- Left fielder
- Born: December 17, 1979 (age 45) Dothan, Alabama, U.S.
- Batted: RightThrew: Right

MLB debut
- June 8, 2003, for the Chicago Cubs

Last MLB appearance
- June 10, 2004, for the Chicago Cubs

MLB statistics
- Batting average: .136
- Home runs: 0
- Runs batted in: 1

Teams
- Chicago Cubs (2003–2004);

= David Kelton =

American baseball player (born 1979)

David Wayne Kelton (born December 17, 1979) is a former Major League Baseball player for the Chicago Cubs. He batted and threw right-handed.

==Career==
Kelton was raised in LaGrange, Georgia and graduated from Troup County High School in 1998 and was drafted by the Chicago Cubs in the 2nd round. It is likely he fell out of the 1st round because of shoulder surgery. He spent 8 years with the Cubs organization. The last 3 of those years were in Triple-A Iowa. While in the Cubs organization, Kelton spent 3 months in the big leagues. He got his first call up when Sammy Sosa was suspended for the corked bat incident.

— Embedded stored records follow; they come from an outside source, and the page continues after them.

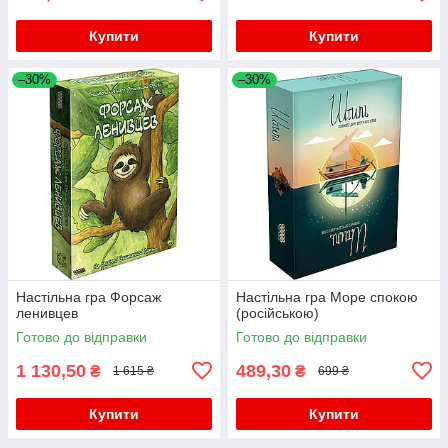
Купити
Купити
–30%
–30%
Настільна гра Форсаж
Настільна гра Море спокою
ленивцев
(російською)
Готово до відправки
Готово до відправки
1 130,50
489,30
₴
₴
1 615 ₴
699 ₴
Купити
Купити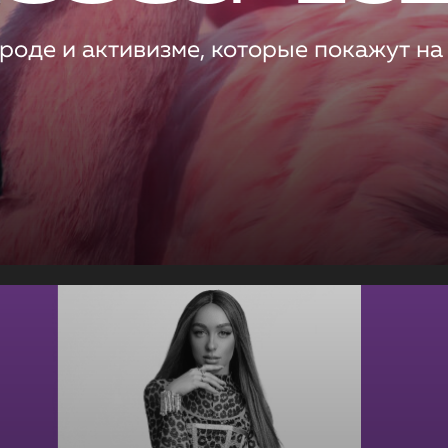
роде и активизме, которые покажут на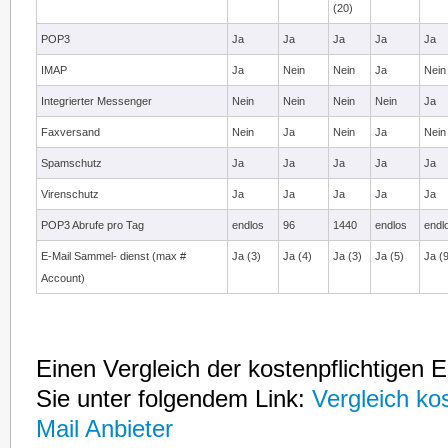
(20)
POP3
Ja
Ja
Ja
Ja
Ja
IMAP
Ja
Nein
Nein
Ja
Nein
Integrierter Messenger
Nein
Nein
Nein
Nein
Ja
Faxversand
Nein
Ja
Nein
Ja
Nein
Spamschutz
Ja
Ja
Ja
Ja
Ja
Virenschutz
Ja
Ja
Ja
Ja
Ja
POP3 Abrufe pro Tag
endlos
96
1440
endlos
endl
E-Mail Sammel- dienst (max #
Ja (3)
Ja (4)
Ja (3)
Ja (5)
Ja (
Account)
Einen Vergleich der kostenpflichtigen E
Sie unter folgendem Link:
Vergleich kos
Mail Anbieter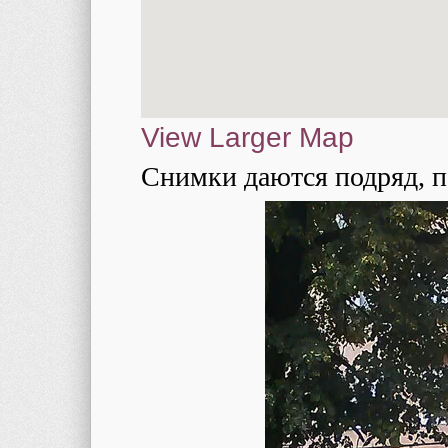
View Larger Map
Снимки даются подряд, п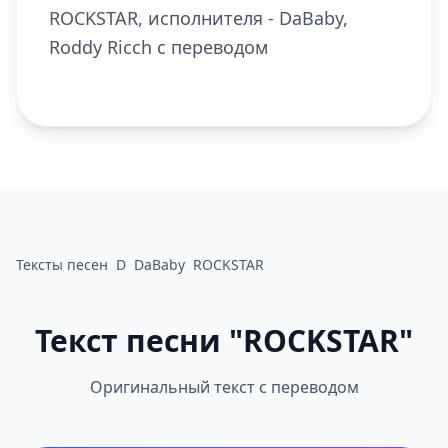
ROCKSTAR, исполнителя - DaBaby,
Roddy Ricch с переводом
Тексты песен
D
DaBaby
ROCKSTAR
Текст песни "ROCKSTAR"
Оригинальный текст с переводом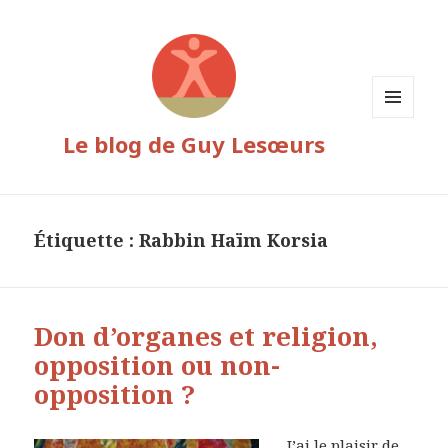
MENU
Le blog de Guy Lesœurs
ET
WIDGETS
Étiquette :
Rabbin Haïm Korsia
Don d’organes et religion,
opposition ou non-
opposition ?
J’ai le plaisir de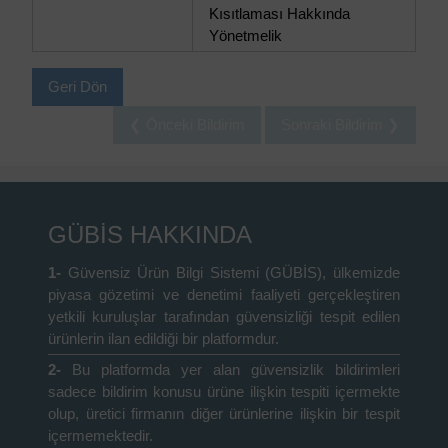
Kısıtlaması Hakkında
Yönetmelik
Geri Dön
❮ Önceki Bildirim
Sonraki Bildirim ❯
GÜBİS HAKKINDA
1-
Güvensiz Ürün Bilgi Sistemi (GÜBİS), ülkemizde
piyasa gözetimi ve denetimi faaliyeti gerçekleştiren
yetkili kuruluşlar tarafından güvensizliği tespit edilen
ürünlerin ilan edildiği bir platformdur.
2-
Bu platformda yer alan güvensizlik bildirimleri
sadece bildirim konusu ürüne ilişkin tespiti içermekte
olup, üretici firmanın diğer ürünlerine ilişkin bir tespit
içermemektedir.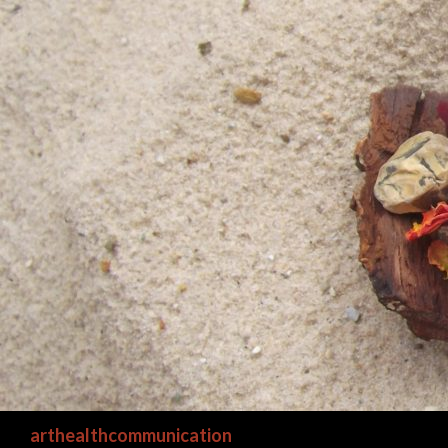
Suchen
arthealthcommunication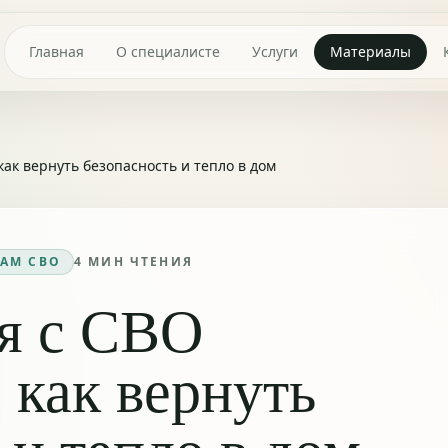
Главная
О специалисте
Услуги
Материалы
ак вернуть безопасность и тепло в дом
АМ СВО
4
МИН ЧТЕНИЯ
я с СВО
 как вернуть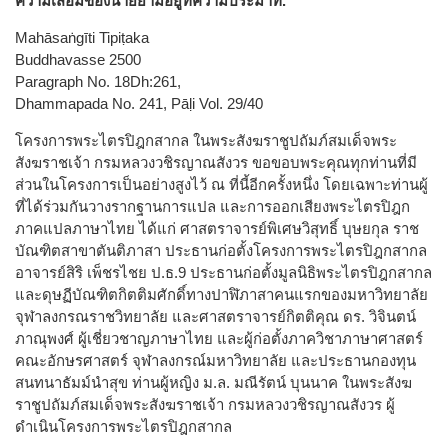
ความเสื่อมของนายยามอยู่ที่ความประมาท.
Mahāsaṅgīti Tipiṭaka
Buddhavasse 2500
Paragraph No. 18Dh:261,
Dhammapada No. 241, Pāḷi Vol. 29/40
โครงการพระไตรปิฎกสากล ในพระสังฆราชูปถัมภ์สมเด็จพระ
สังฆราชเจ้า กรมหลวงวชิรญาณสังวร ขอขอบพระคุณทุกท่านที่มี
ส่วนในโครงการเป็นอย่างสูงไว้ ณ ที่นี้อีกครั้งหนึ่ง โดยเฉพาะท่านผู้
ที่ได้ร่วมกันวางรากฐานการแปล และการออกเสียงพระไตรปิฎก
ภาคแปลภาษาไทย ได้แก่ ศาสตราจารย์พิเศษวิสุทธิ์ บุษยกุล ราช
บัณฑิตสาขาตันติภาสา ประธานก่อตั้งโครงการพระไตรปิฎกสากล
อาจารย์สิริ เพ็ชรไชย ป.ธ.9 ประธานก่อตั้งมูลนิธิพระไตรปิฎกสากล
และดุษฏีบัณฑิตกิตติมศักดิ์ทางปาฬิภาสาคนแรกของมหาวิทยาลัย
จุฬาลงกรณราชวิทยาลัย และศาสตราจารย์กิตติคุณ ดร. วิจินตน์
ภาณุพงศ์ ผู้เชี่ยวชาญภาษาไทย และผู้ก่อตั้งภาควิชาภาษาศาสตร์
คณะอักษรศาสตร์ จุฬาลงกรณ์มหาวิทยาลัย และประธานกองทุน
สนทนาธัมม์นำสุข ท่านผู้หญิง ม.ล. มณีรัตน์ บุนนาค ในพระสังฆ
ราชูปถัมภ์สมเด็จพระสังฆราชเจ้า กรมหลวงวชิรญาณสังวร ผู้
ดำเนินโครงการพระไตรปิฎกสากล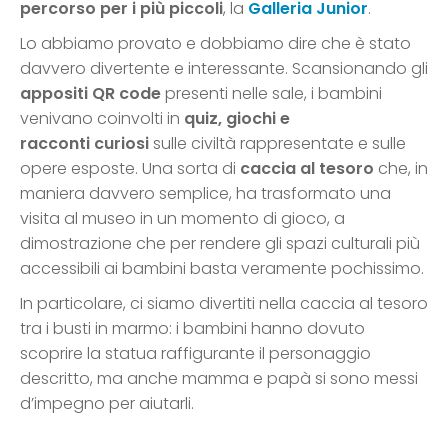
percorso per i più piccoli
, la
Galleria Junior
.
Lo abbiamo provato e dobbiamo dire che è stato
davvero divertente e interessante. Scansionando gli
appositi QR code
presenti nelle sale, i bambini
venivano coinvolti in
quiz, giochi e
racconti
curiosi
sulle civiltà rappresentate e sulle
opere esposte. Una sorta di
caccia al tesoro
che, in
maniera davvero semplice, ha trasformato una
visita al museo in un momento di gioco, a
dimostrazione che per rendere gli spazi culturali più
accessibili ai bambini basta veramente pochissimo.
In particolare, ci siamo divertiti nella caccia al tesoro
tra i busti in marmo: i bambini hanno dovuto
scoprire la statua raffigurante il personaggio
descritto, ma anche mamma e papà si sono messi
d’impegno per aiutarli.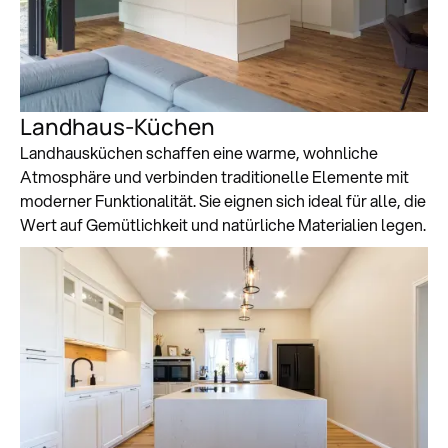
Landhaus-Küchen
Landhausküchen schaffen eine warme, wohnliche
Atmosphäre und verbinden traditionelle Elemente mit
moderner Funktionalität. Sie eignen sich ideal für alle, die
Wert auf Gemütlichkeit und natürliche Materialien legen.
Zum Küchenstudio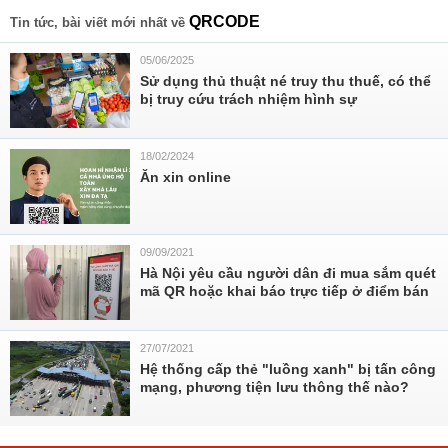
QRCODE
Tin tức, bài viết mới nhất về
05/06/2025
Sử dụng thủ thuật né truy thu thuế, có thể
bị truy cứu trách nhiệm hình sự
18/02/2024
Ăn xin online
09/09/2021
Hà Nội yêu cầu người dân đi mua sắm quét
mã QR hoặc khai báo trực tiếp ở điểm bán
27/07/2021
Hệ thống cấp thẻ "luồng xanh" bị tấn công
mạng, phương tiện lưu thông thế nào?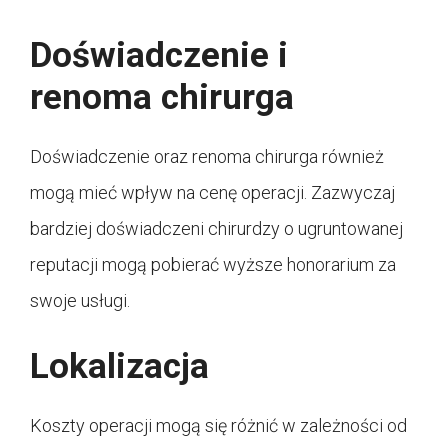
Doświadczenie i
renoma chirurga
Doświadczenie oraz renoma chirurga również
mogą mieć wpływ na cenę operacji. Zazwyczaj
bardziej doświadczeni chirurdzy o ugruntowanej
reputacji mogą pobierać wyższe honorarium za
swoje usługi.
Lokalizacja
Koszty operacji mogą się różnić w zależności od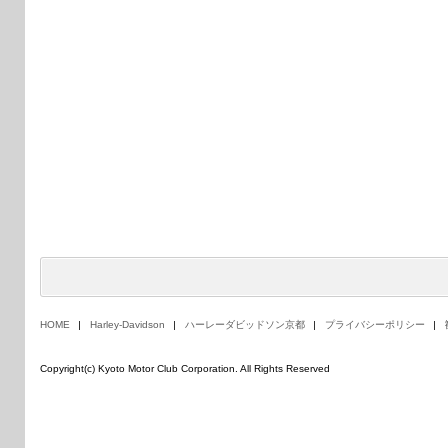
HOME
Harley-Davidson
ハーレーダビッドソン京都
プライバシーポリシー
Copyright(c) Kyoto Motor Club Corporation. All Rights Reserved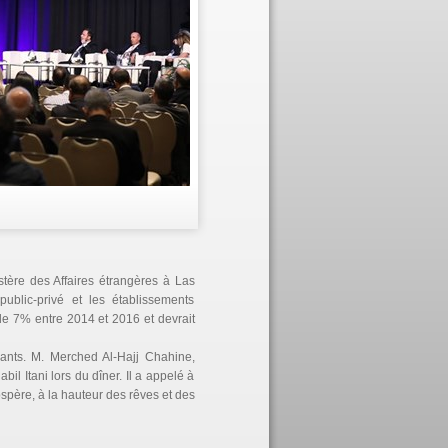
tère des Affaires étrangères à Las
ublic-privé et les établissements
de 7% entre 2014 et 2016 et devrait
pants. M. Merched Al-Hajj Chahine,
l Itani lors du dîner. Il a appelé à
ospère, à la hauteur des rêves et des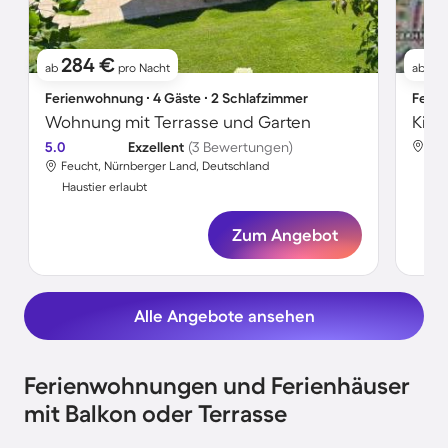
284 €
8
ab
pro Nacht
ab
Ferienwohnung ∙ 4 Gäste ∙ 2 Schlafzimmer
Ferie
Wohnung mit Terrasse und Garten
5.0
Exzellent
(3 Bewertungen)
Feu
Feucht, Nürnberger Land, Deutschland
Hau
Haustier erlaubt
Zum Angebot
Alle Angebote ansehen
Ferienwohnungen und Ferienhäuser
mit Balkon oder Terrasse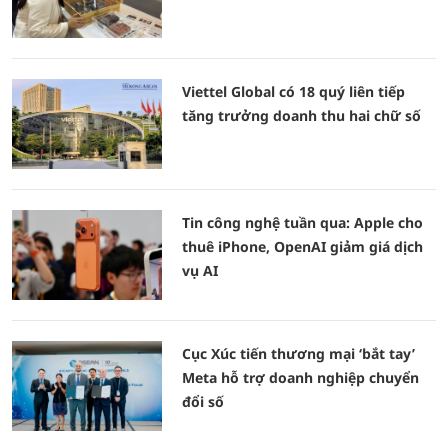
Viettel Global có 18 quý liên tiếp
tăng trưởng doanh thu hai chữ số
Tin công nghệ tuần qua: Apple cho
thuê iPhone, OpenAI giảm giá dịch
vụ AI
Cục Xúc tiến thương mại ‘bắt tay’
Meta hỗ trợ doanh nghiệp chuyển
đổi số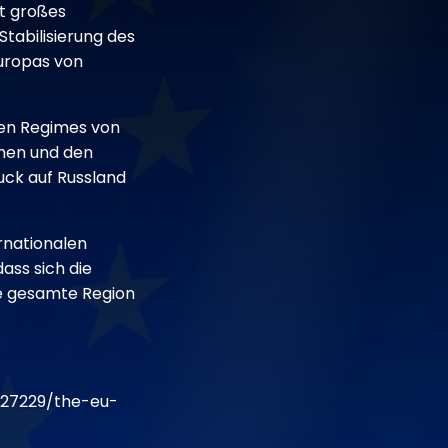
kt großes
Stabilisierung des
Europas von
ren Regimes von
rmen und den
uck auf Russland
ernationalen
ass sich die
ie gesamte Region
R27229/the-eu-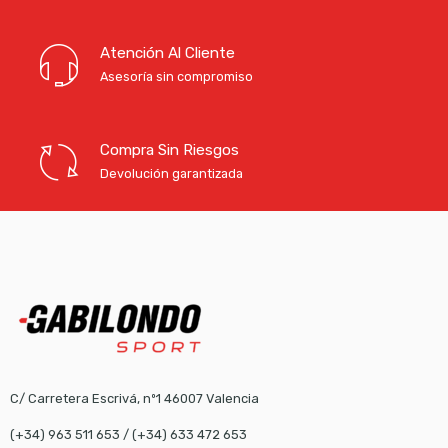
Atención Al Cliente
Asesoría sin compromiso
Compra Sin Riesgos
Devolución garantizada
C/ Carretera Escrivá, nº1 46007 Valencia
(+34) 963 511 653
/
(+34) 633 472 653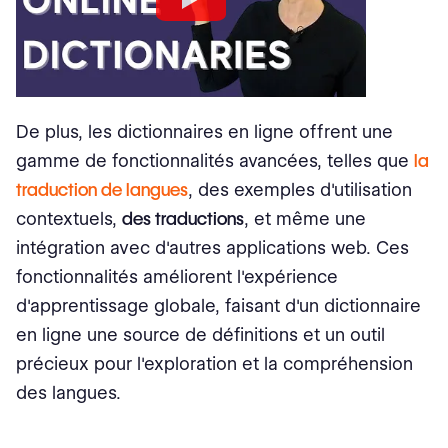
De plus, les dictionnaires en ligne offrent une
gamme de fonctionnalités avancées, telles que
la
traduction de langues
, des exemples d'utilisation
contextuels,
des traductions
, et même une
intégration avec d'autres applications web. Ces
fonctionnalités améliorent l'expérience
d'apprentissage globale, faisant d'un dictionnaire
en ligne une source de définitions et un outil
précieux pour l'exploration et la compréhension
des langues.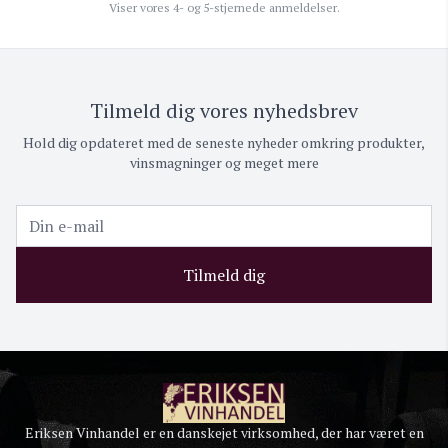
Viser vores 4- og 5-stjernede anmeldelser.
Tilmeld dig vores nyhedsbrev
Hold dig opdateret med de seneste nyheder omkring produkter,
vinsmagninger og meget mere
Tilmeld dig
Eriksen Vinhandel er en danskejet virksomhed, der har været en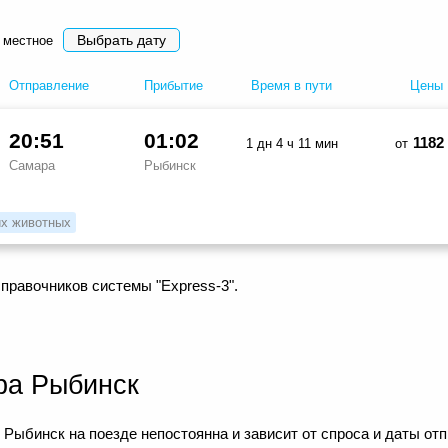
Выбрать дату
 местное
Отправление
Прибытие
Время в пути
Цены
20:51
01:02
1182
1 дн 4 ч 11 мин
от
Самара
Рыбинск
х животных
правочников системы "Express-3".
ра Рыбинск
Рыбинск на поезде непостоянна и зависит от спроса и даты отп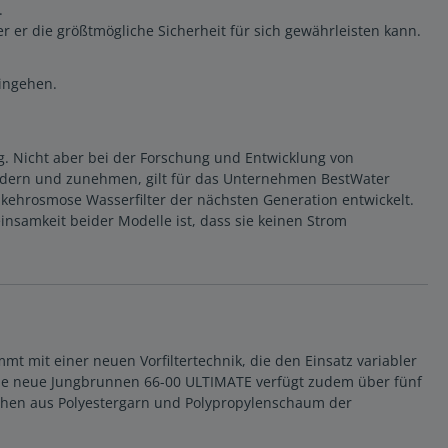
.
er er die größtmögliche Sicherheit für sich gewährleisten kann.
ingehen.
. Nicht aber bei der Forschung und Entwicklung von
ändern und zunehmen, gilt für das Unternehmen BestWater
kehrosmose Wasserfilter der nächsten Generation entwickelt.
nsamkeit beider Modelle ist, dass sie keinen Strom
t mit einer neuen Vorfiltertechnik, die den Einsatz variabler
n. Die neue Jungbrunnen 66-00 ULTIMATE verfügt zudem über fünf
uschen aus Polyestergarn und Polypropylenschaum der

Then again when Sosa had a back spasm because of a sneeze. Kelton was a third baseman for the first 5 years of his minor league career, but due to shoulder problems played first and outfield for the remainder of his career.

He received a big league invitation to spring training with the Atlanta Braves and played in Triple-A Richmond for the season. He retired after the 2006 season.

Kelton is currently coaching baseball at Lagrange College in Georgia.